Es ist erst wenige Wochen her, dass sich der amerikanische Senat in einer Anhörung mit den Qualitätsmängeln in der Produktion von Boeing beschäftigt hat. Es ging um den Rumpf des Langstreckenjets 787 und Vorwürfe des Whistleblowers - und Boeing-Ingenieurs - Sam Salehpour, unsachgemäß zusammengefügte Sektionen würden langfristig Sicherheitsrisiken verursachen. Nun steht die Boeing 787 erneut im Fokus: Mitarbeiter haben Protokolle gefälscht, die die Produktion dokumentieren sollen.
Die beiden Fälle haben nichts direkt miteinander zu tun, denn nun geht es darum, wie Boeing die Tragflächen mit dem Rumpf verbindet.
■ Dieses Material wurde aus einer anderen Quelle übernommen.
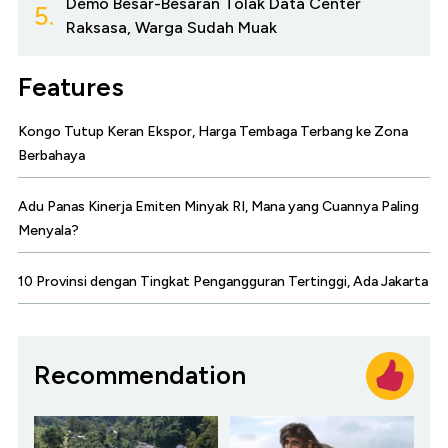
Demo Besar-Besaran Tolak Data Center
5.
Raksasa, Warga Sudah Muak
Features
Kongo Tutup Keran Ekspor, Harga Tembaga Terbang ke Zona
Berbahaya
Adu Panas Kinerja Emiten Minyak RI, Mana yang Cuannya Paling
Menyala?
10 Provinsi dengan Tingkat Pengangguran Tertinggi, Ada Jakarta
Recommendation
Auch dies ist ein extrem heikler Vorgang, bei dem es auf große Präzision ankommt. Nachdem die Flügel montiert sind, sieht das Verfahren diverse Tests vor. Ein Mitarbeiter hat Boeing zufolge mitbekommen, dass diese vorgeschriebenen Prüfungen bei einigen Flugzeugen einfach ausgelassen wurden. In den Protokollen stand dennoch, dass sie stattgefunden hätten. Eine interne Untersuchung bestätigte den Verdacht.
Der Vorfall deutet darauf hin, dass Boeing mittlerweile immerhin Ernst macht mit seinem Vorsatz, Verstöße gegen Qualitätsstandards schnell offenzulegen und rigoros zu ahnden. Der Hersteller meldete das Problem der Aufsichtsbehörde Federal Aviation Administration (FAA), die nun selbst die Details untersucht. Andererseits zeigt er auch, wie desaströs die Lage in der Boeing-Produktion ist. Wichtige Tests nicht zu machen und diese in den Protokollen anschließend trotzdem als erledigt abzuhaken, ist ein äußerst gravierendes Vergehen, das Boeing in größte Schwierigkeiten mit der FAA bringen kann. Es stellt sich außerdem die Frage, ob Mitarbeiter auch an anderer Stelle ähnliche Kontrollen einfach ausgelassen haben. Seit dem Drama um den Beinahe-Absturz einer 737-9 von Alaska Airlines Anfang Januar, bei dem Produktionsmängel eine zentrale Rolle gespielt haben, steht Boeing mehr denn je im Fokus der FAA und der amerikanischen Politik.
Bereits ausgelieferte Flugzeuge sollen weiter fliegen dürfen
In einem Schreiben an die Mitarbeiter, das Boeing nun auch veröffentlicht hat, macht 787-Programmchef Scott Stocker deutlich, dass "Boeing so ein Verhalten nicht akzeptieren wird". Das Unternehmen werde "schnelle und ernste" Konsequenzen ziehen. Die unterlassenen Checks stellen Stocker zufolge aber angeblich kein unmittelbares Sicherheitsrisiko dar.
Allerdings bedeuten sie neue Verzögerungen in der Produktion. Boeing muss zunächst feststellen, wie viele Maschinen betroffen sind. Diejenigen, die bisher nicht ausgeliefert worden sind, werden im Werk Charleston zurückgehalten und müssen nun außer der Reihe überprüft werden. Bereits ausgelieferte Flugzeuge sollen weiter fliegen dürfen. Die zusätzliche Arbeit dürfte aber auch die Produktion insgesamt weiter ausbremsen. Boeing hatte schon vor Wochen bestätigt, dass der geplante Hochlauf bei der 787 langsamer ausfallen wird als geplant. In den ersten drei Monaten des Jahres hat Boeing 13 Maschinen dieses Typs an Kunden übergeben, geplant ist ein Hochlauf auf zehn Maschinen pro Monat im kommenden Jahr. Auch die Lufthansa könnte von den Verzögerungen betroffen sein, sie wartet auf insgesamt 34 weitere Boeing 787. Fünf Maschinen sind derzeit bei ihr bereits im Einsatz.